What is asked> List the lines of the records as a numbered list, from the line containing "state / province: California" through the end of the records, both included, with blank lines left out. Leave the pictures out of your answer.

::::

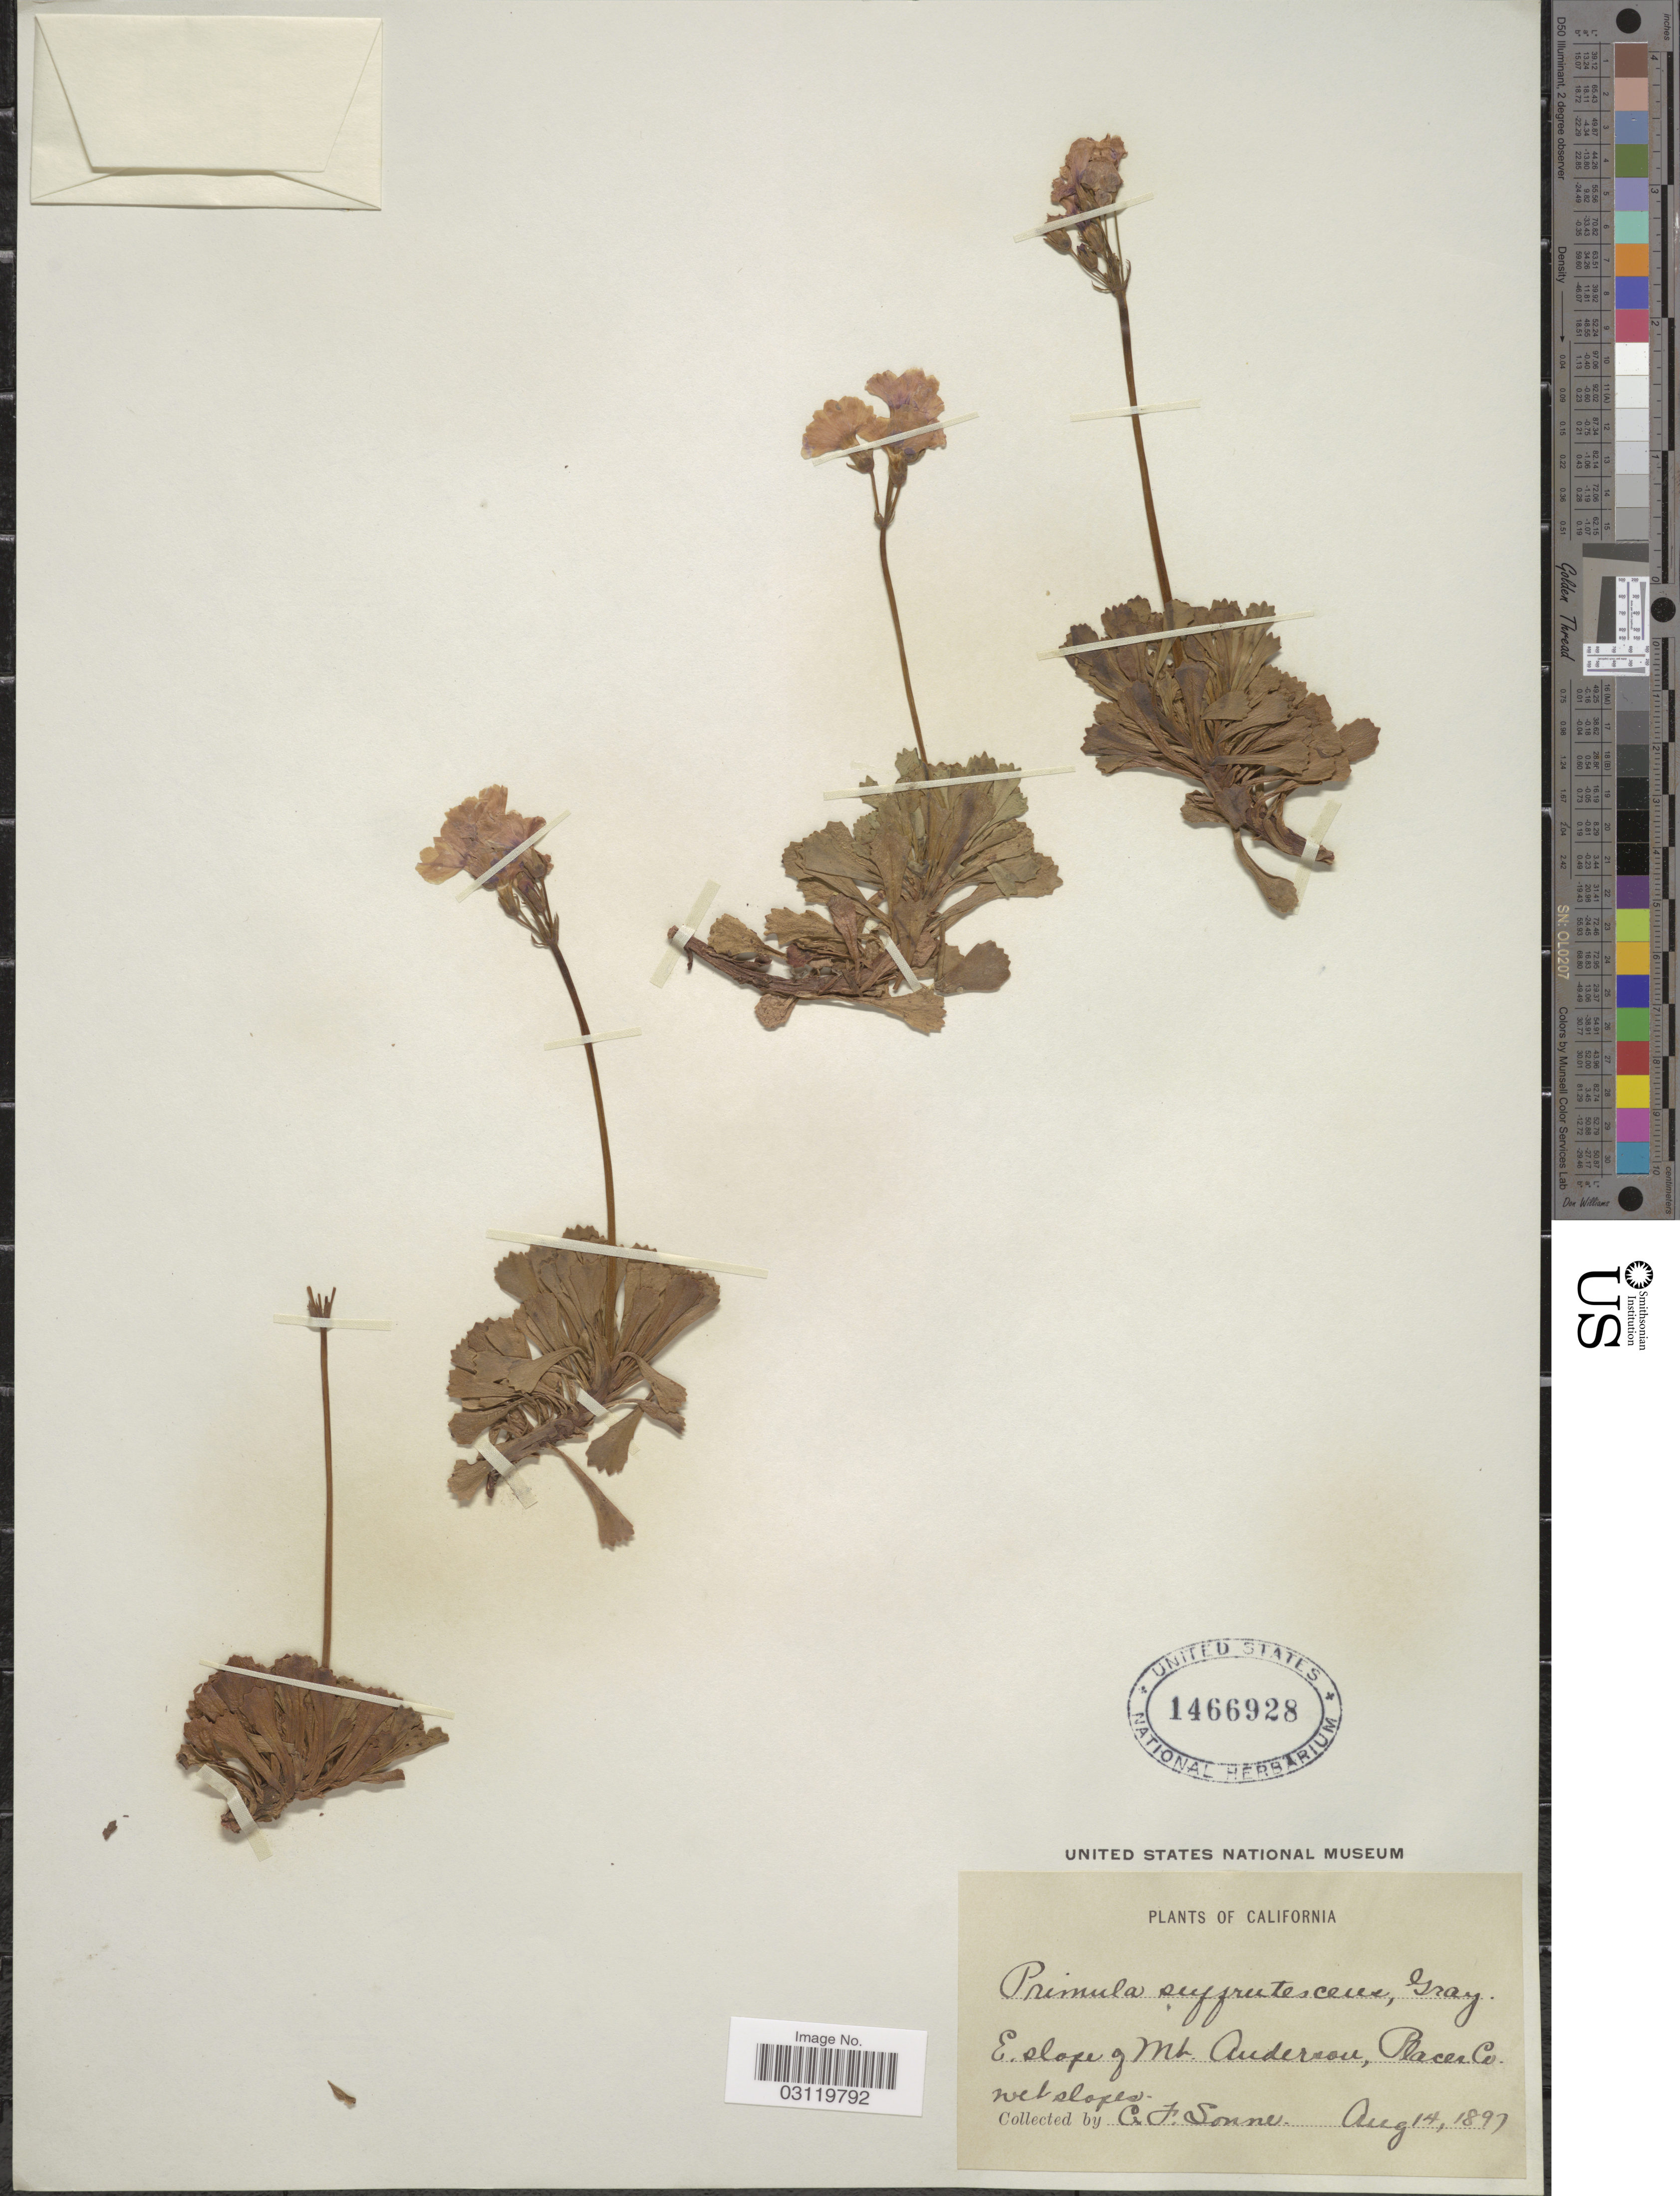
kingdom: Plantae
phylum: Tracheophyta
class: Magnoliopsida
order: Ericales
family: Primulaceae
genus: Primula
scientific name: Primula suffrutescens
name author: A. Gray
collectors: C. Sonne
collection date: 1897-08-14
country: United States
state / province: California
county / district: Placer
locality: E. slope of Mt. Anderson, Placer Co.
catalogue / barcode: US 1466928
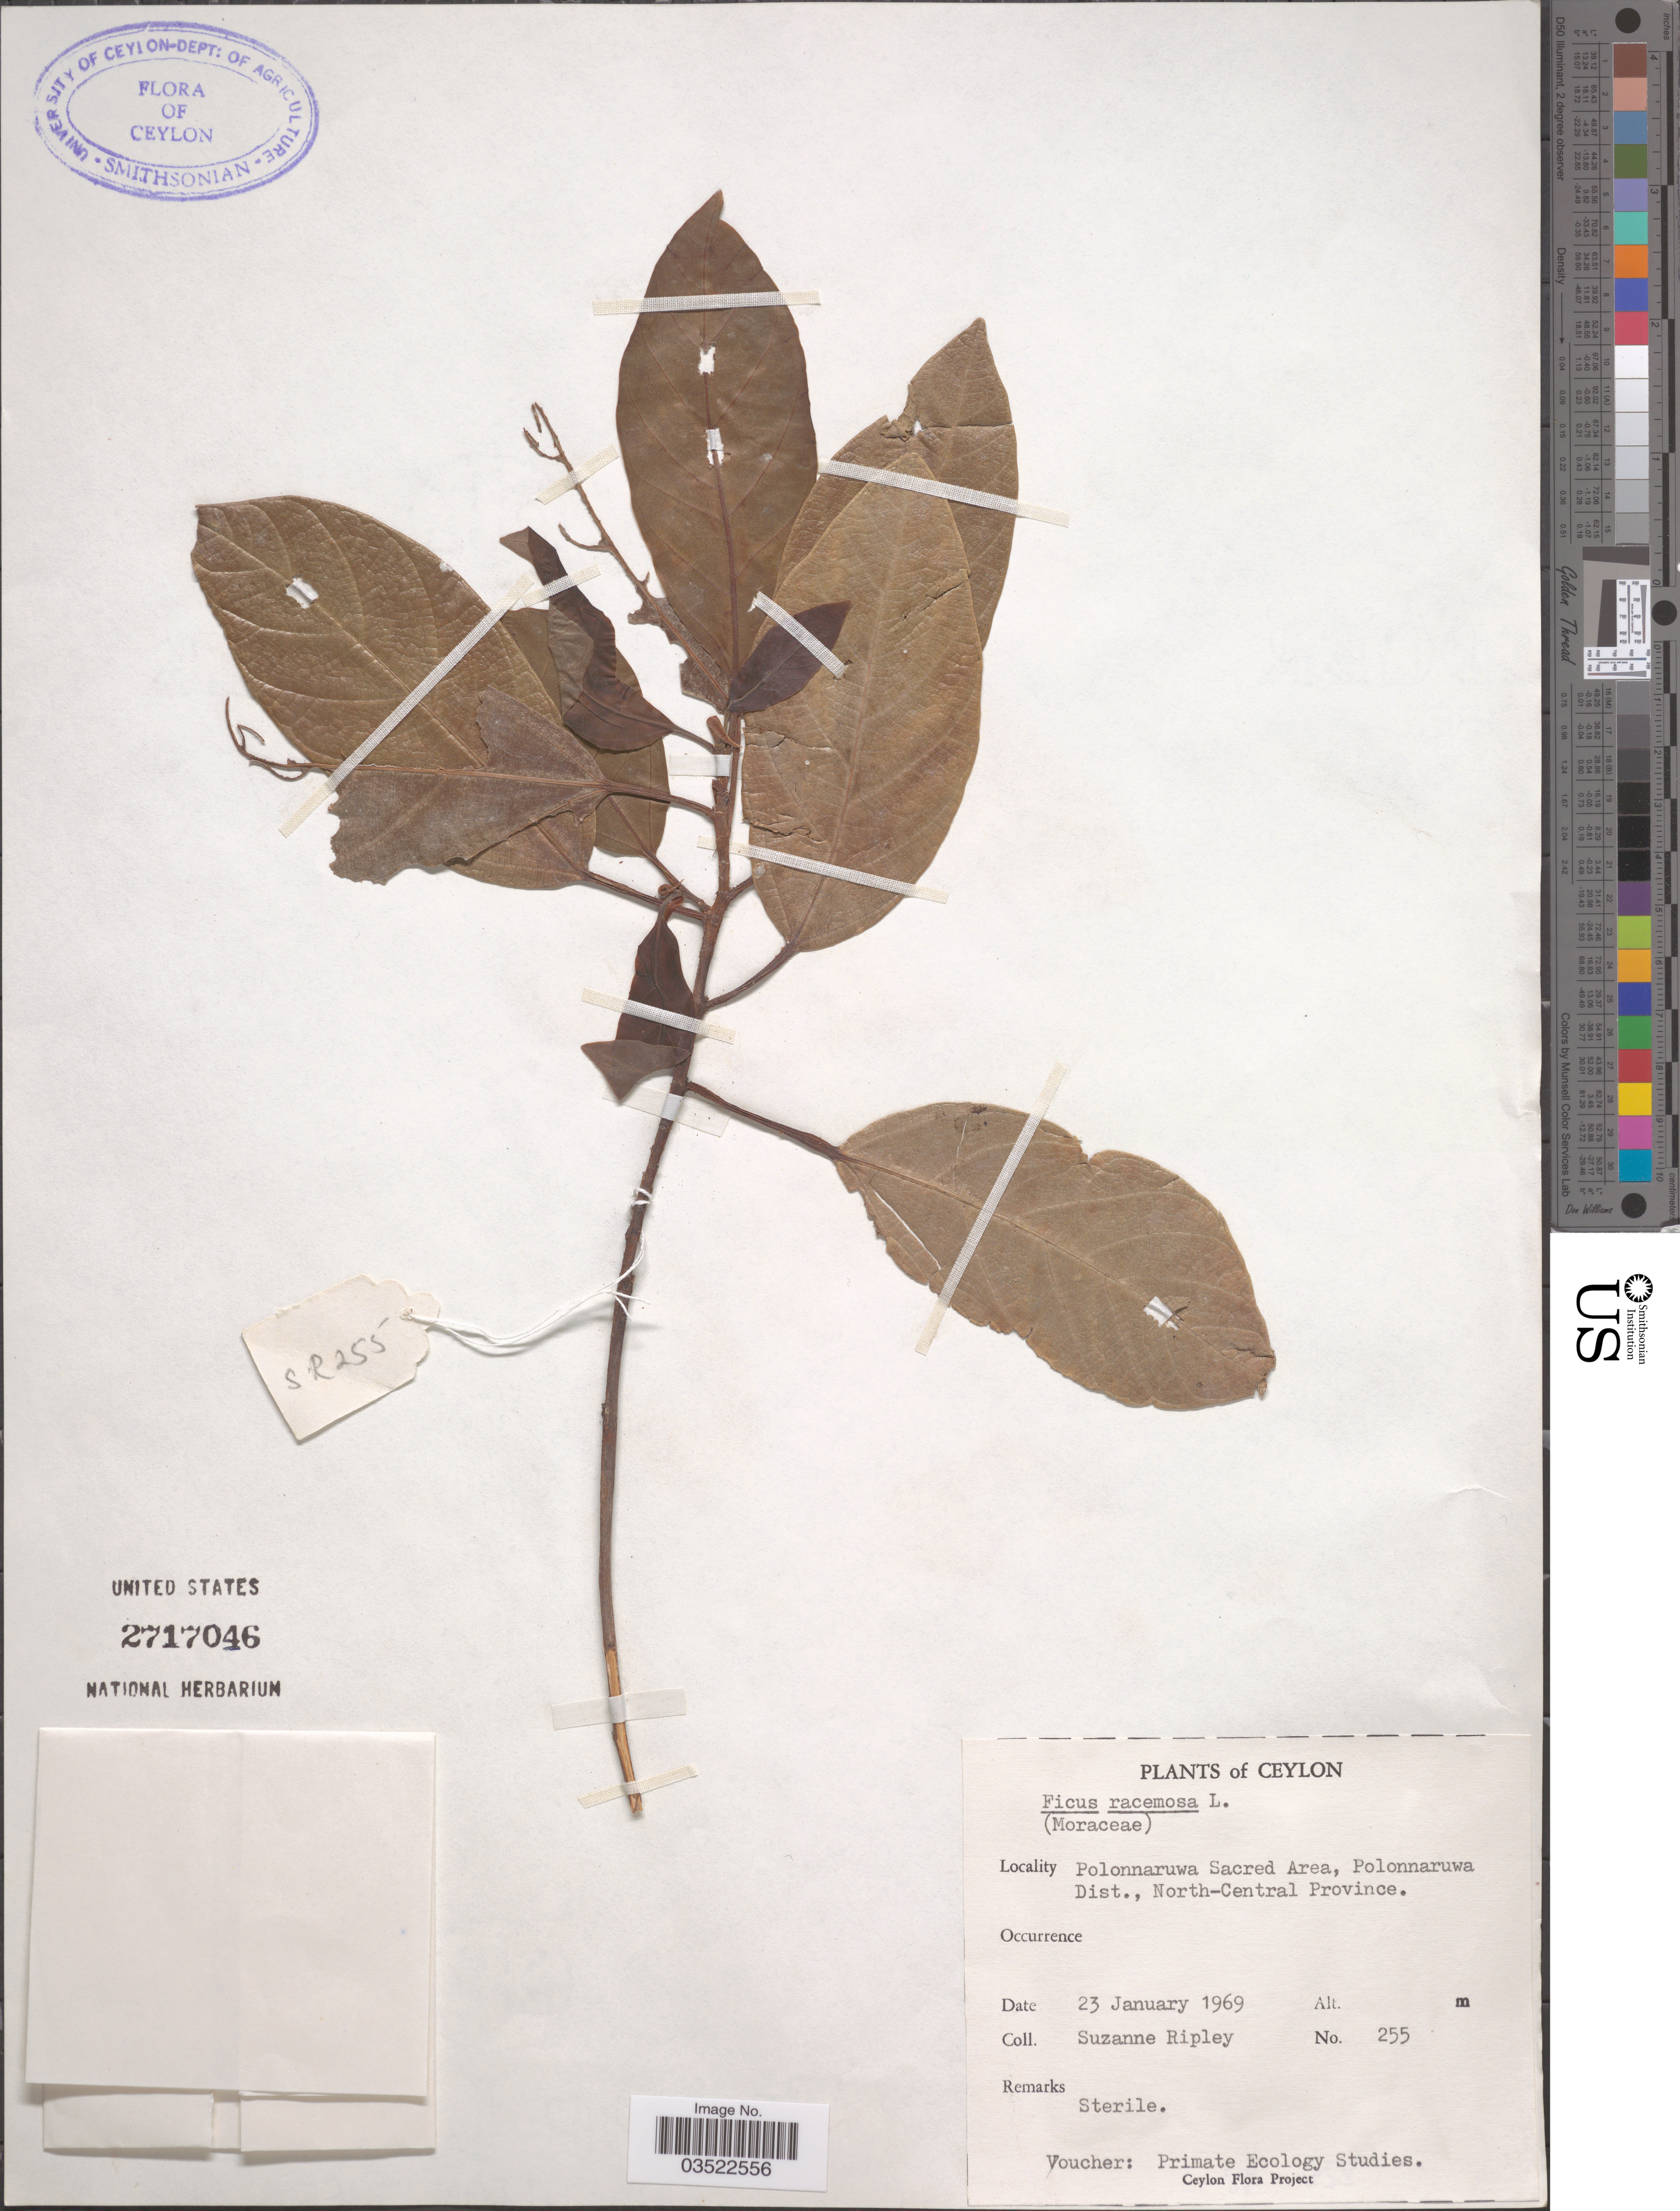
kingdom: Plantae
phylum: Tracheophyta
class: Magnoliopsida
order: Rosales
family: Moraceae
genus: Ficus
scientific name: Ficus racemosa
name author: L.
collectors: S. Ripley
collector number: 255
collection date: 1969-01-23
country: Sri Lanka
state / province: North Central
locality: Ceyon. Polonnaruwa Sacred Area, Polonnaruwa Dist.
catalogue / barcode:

::::

Result of the exercise>
1. state / province: California
2. county / district: Placer
3. locality: E. slope of Mt. Anderson, Placer Co.
4. catalogue / barcode: US 1466928
5. kingdom: Plantae
6. phylum: Tracheophyta
7. class: Magnoliopsida
8. order: Rosales
9. family: Moraceae
10. genus: Ficus
11. scientific name: Ficus racemosa
12. name author: L.
13. collectors: S. Ripley
14. collector number: 255
15. collection date: 1969-01-23
16. country: Sri Lanka
17. state / province: North Central
18. locality: Ceyon. Polonnaruwa Sacred Area, Polonnaruwa Dist.
19. catalogue / barcode:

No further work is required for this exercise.